→ Ne İsteniyor
Çimento sektörü üzerine yapılan röportaja göre 2015'te ihracat hangi piyasalara yapıldı?

→ Alıntı Metin

____________

Nuh Çimento Yönetim Kurulu Üyesi ve aynı zamanda TUGİAD Başkanı Rahmi Çuhacı, Star gazetesinden Zeliha Saraç’ın sorularını yanıtladı…
– Kanal İstanbul projesinin sektöre etkisi nasıl olacak?
Kanal İstanbul projesinin dünya çapında bir proje olması, sektörümüzün dünya çapındaki prestijini de artırıcı bir unsur olarak görüyorum. Projenin İstanbul’a katacağı değerin yanı sıra, ülke ekonomisine sağlayacağı büyük katkının sektörün gelişimine ciddi bir değer kazandıracağı kanaatindeyim. Kanal hattında yeni bir yapılanmanın kurulmasıyla, inşaat sektörü ile birlikte başta çimento olmak üzere 50’den fazla sektörün de projeden beslenerek ekonomiye daha fazla katma değer sağlayacağını düşünüyorum. İnşaat ve dolaylı olarak diğer sektörlerde sağlanacak istihdamla, işsizliğin düşmesinin yanı sıra ekonomideki yükseliş de güçlü bir ivme kazanacaktır. Bu projenin İstanbulumuza ve ülkemize katacağı değerden hiç şüphem yok ve inşaat sektörünün de projeyi başarıyla tamamlayarak sektörün dünya çapındaki algısına ciddi bir prestij kazandıracağı düşüncesindeyim.
– Sektör için 2015’i nasıl değerlendiriyor, 2016’yı nasıl görüyorsunuz?
2015 çok sıkıntılı bir sene olarak geçti özellikle ülkemizin jeopolitik konumundan dolayı gerek Suriye olsun, gerek Irak, Libya, Mısır, Cezayir, Rusya, Ukrayna gibi bizim çevremizdeki iş yaptığımız, yapabileceğimiz potansiyelde ki ülkelerde olan sıkıntılardan dolayı çimento sektörü sıkıntı yaşadı, çünkü ihracat pazarları daraldı. 2015’te ihracat yapılan piyasalar Güney Amerika ve Afrika bazındaydı. Tabi onlarda da Çin’in küçülmesinden dolayı büyük rakamların çoğu Çin’e gitti. Çin ihracat yapıyor artık oralara. Çünkü onların üretimde küçülmelerinden dolayı ve iç piyasada mal satamamalarından dolayı, bütün satacakları malı ihracata yönlendirmiş durumdalar.

____________

[Kayıtlı girdiler]
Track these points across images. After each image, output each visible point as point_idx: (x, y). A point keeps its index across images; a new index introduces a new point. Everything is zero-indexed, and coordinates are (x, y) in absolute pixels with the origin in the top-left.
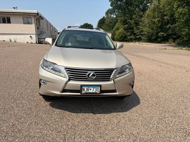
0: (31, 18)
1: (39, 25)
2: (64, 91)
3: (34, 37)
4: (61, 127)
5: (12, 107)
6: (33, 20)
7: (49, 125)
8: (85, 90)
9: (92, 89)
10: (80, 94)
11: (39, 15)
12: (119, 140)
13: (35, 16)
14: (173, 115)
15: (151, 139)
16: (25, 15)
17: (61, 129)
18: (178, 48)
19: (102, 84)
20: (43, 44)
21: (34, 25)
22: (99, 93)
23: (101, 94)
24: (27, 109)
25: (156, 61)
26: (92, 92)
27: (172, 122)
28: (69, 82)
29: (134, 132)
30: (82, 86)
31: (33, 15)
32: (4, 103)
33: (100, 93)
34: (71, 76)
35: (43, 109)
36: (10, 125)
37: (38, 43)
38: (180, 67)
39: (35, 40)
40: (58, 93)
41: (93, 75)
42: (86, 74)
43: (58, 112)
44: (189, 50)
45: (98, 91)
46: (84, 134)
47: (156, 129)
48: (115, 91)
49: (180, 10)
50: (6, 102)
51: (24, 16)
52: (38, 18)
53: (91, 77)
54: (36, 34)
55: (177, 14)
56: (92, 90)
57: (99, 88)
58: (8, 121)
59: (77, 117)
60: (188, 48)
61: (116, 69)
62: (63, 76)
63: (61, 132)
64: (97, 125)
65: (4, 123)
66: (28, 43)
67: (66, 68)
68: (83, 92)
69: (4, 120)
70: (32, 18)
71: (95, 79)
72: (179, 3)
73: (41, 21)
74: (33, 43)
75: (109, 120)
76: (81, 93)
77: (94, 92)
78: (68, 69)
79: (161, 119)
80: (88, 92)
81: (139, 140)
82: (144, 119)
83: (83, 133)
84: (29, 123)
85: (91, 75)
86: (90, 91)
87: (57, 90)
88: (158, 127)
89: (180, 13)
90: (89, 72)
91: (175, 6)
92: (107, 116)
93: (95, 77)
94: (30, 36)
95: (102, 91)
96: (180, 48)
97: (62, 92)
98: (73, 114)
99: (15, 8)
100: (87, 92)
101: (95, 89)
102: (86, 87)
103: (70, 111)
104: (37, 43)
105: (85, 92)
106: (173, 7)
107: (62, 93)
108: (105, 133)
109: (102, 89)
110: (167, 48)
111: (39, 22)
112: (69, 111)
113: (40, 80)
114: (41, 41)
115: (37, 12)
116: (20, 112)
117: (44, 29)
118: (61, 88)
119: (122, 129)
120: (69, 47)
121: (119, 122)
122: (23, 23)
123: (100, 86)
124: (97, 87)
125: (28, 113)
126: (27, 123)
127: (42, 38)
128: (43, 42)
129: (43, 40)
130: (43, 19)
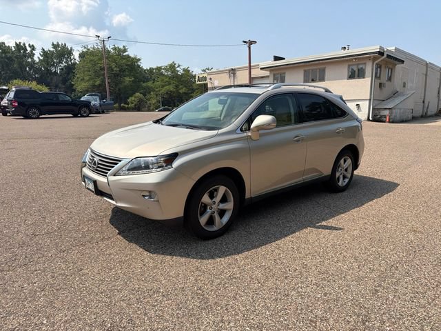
0: (365, 64)
1: (390, 79)
3: (365, 105)
6: (369, 69)
11: (387, 54)
16: (352, 59)
19: (98, 180)
20: (384, 122)
21: (370, 79)
31: (370, 57)
37: (372, 121)
39: (367, 112)
51: (350, 63)
52: (384, 62)
54: (370, 100)
70: (367, 64)
94: (357, 105)
99: (345, 48)
104: (368, 119)
109: (99, 188)
114: (381, 116)
115: (379, 50)
117: (409, 85)
122: (346, 76)
127: (386, 109)
128: (385, 117)
129: (386, 113)
130: (403, 62)
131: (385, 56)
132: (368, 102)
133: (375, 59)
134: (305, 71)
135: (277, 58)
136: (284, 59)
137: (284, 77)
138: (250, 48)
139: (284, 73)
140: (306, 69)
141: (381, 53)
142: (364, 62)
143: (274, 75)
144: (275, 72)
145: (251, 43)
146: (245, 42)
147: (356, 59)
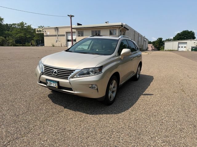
9: (53, 83)
10: (46, 86)
19: (60, 81)
22: (57, 88)
23: (59, 89)
28: (42, 76)
30: (47, 80)
31: (118, 27)
41: (55, 73)
42: (51, 71)
43: (46, 99)
45: (57, 86)
47: (91, 135)
48: (71, 89)
51: (110, 29)
52: (123, 29)
57: (57, 84)
68: (48, 85)
70: (117, 30)
71: (56, 76)
75: (67, 115)
77: (54, 86)
85: (54, 72)
86: (52, 85)
95: (60, 87)
99: (107, 22)
102: (49, 81)
103: (53, 101)
111: (124, 33)
118: (39, 79)
123: (58, 82)
124: (56, 82)
130: (128, 30)
131: (123, 27)
133: (120, 28)
134: (92, 31)
135: (79, 24)
136: (81, 25)
137: (83, 33)
138: (71, 18)
139: (83, 31)
140: (92, 30)
141: (122, 26)
143: (78, 32)
144: (79, 30)
145: (72, 16)
146: (69, 16)
147: (112, 27)
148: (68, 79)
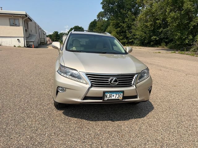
0: (18, 19)
1: (28, 28)
2: (86, 98)
3: (22, 40)
4: (84, 137)
5: (23, 118)
6: (21, 21)
7: (71, 136)
8: (108, 97)
9: (115, 95)
11: (28, 17)
12: (147, 147)
13: (23, 18)
14: (189, 118)
15: (177, 143)
16: (11, 16)
17: (85, 139)
18: (171, 52)
19: (125, 90)
20: (32, 47)
21: (22, 27)
23: (124, 100)
24: (40, 120)
25: (154, 65)
26: (115, 98)
27: (190, 125)
28: (92, 89)
29: (159, 138)
30: (104, 92)
31: (21, 16)
32: (12, 114)
33: (122, 100)
34: (93, 83)
35: (57, 118)
36: (27, 138)
37: (27, 47)
38: (179, 71)
39: (24, 43)
40: (79, 100)
41: (116, 81)
42: (108, 80)
43: (75, 121)
44: (181, 53)
45: (121, 98)
46: (110, 143)
47: (178, 133)
49: (172, 14)
50: (14, 113)
51: (10, 18)
52: (26, 20)
53: (114, 83)
54: (24, 37)
55: (170, 18)
56: (115, 97)
57: (122, 94)
58: (24, 134)
59: (96, 125)
60: (181, 52)
61: (137, 74)
62: (84, 82)
63: (85, 142)
64: (119, 132)
65: (20, 136)
66: (15, 46)
67: (87, 74)
68: (106, 99)
69: (19, 133)
70: (20, 19)
71: (118, 85)
72: (172, 8)
73: (30, 23)
74: (21, 47)
75: (130, 127)
76: (104, 100)
77: (117, 98)
78: (89, 75)
79: (179, 123)
80: (111, 98)
81: (166, 145)
82: (163, 124)
83: (108, 141)
84: (48, 134)
86: (113, 98)
87: (78, 98)
88: (179, 131)
89: (173, 18)
90: (111, 77)
91: (167, 11)
92: (126, 122)
93: (117, 83)
94: (18, 39)
95: (124, 97)
96: (174, 52)
97: (84, 99)
98: (91, 122)
100: (109, 98)
101: (117, 95)
102: (109, 93)
103: (87, 120)
104: (25, 47)
105: (107, 98)
106: (166, 11)
107: (83, 101)
108: (130, 141)
109: (125, 95)
110: (161, 52)
111: (27, 24)
112: (85, 119)
113: (58, 87)
114: (30, 45)
115: (25, 14)
116: (34, 123)
117: (32, 31)
118: (83, 95)
119: (146, 135)
120: (80, 52)
121: (140, 128)
122: (9, 25)
123: (123, 92)
124: (120, 93)
125: (43, 123)
126: (46, 134)
127: (31, 42)
128: (32, 45)
129: (32, 43)
132: (23, 38)
142: (18, 18)
147: (13, 16)
148: (131, 86)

____________

→ Cevap Alanı
Güney Amerika ve Afrika piyasalarına.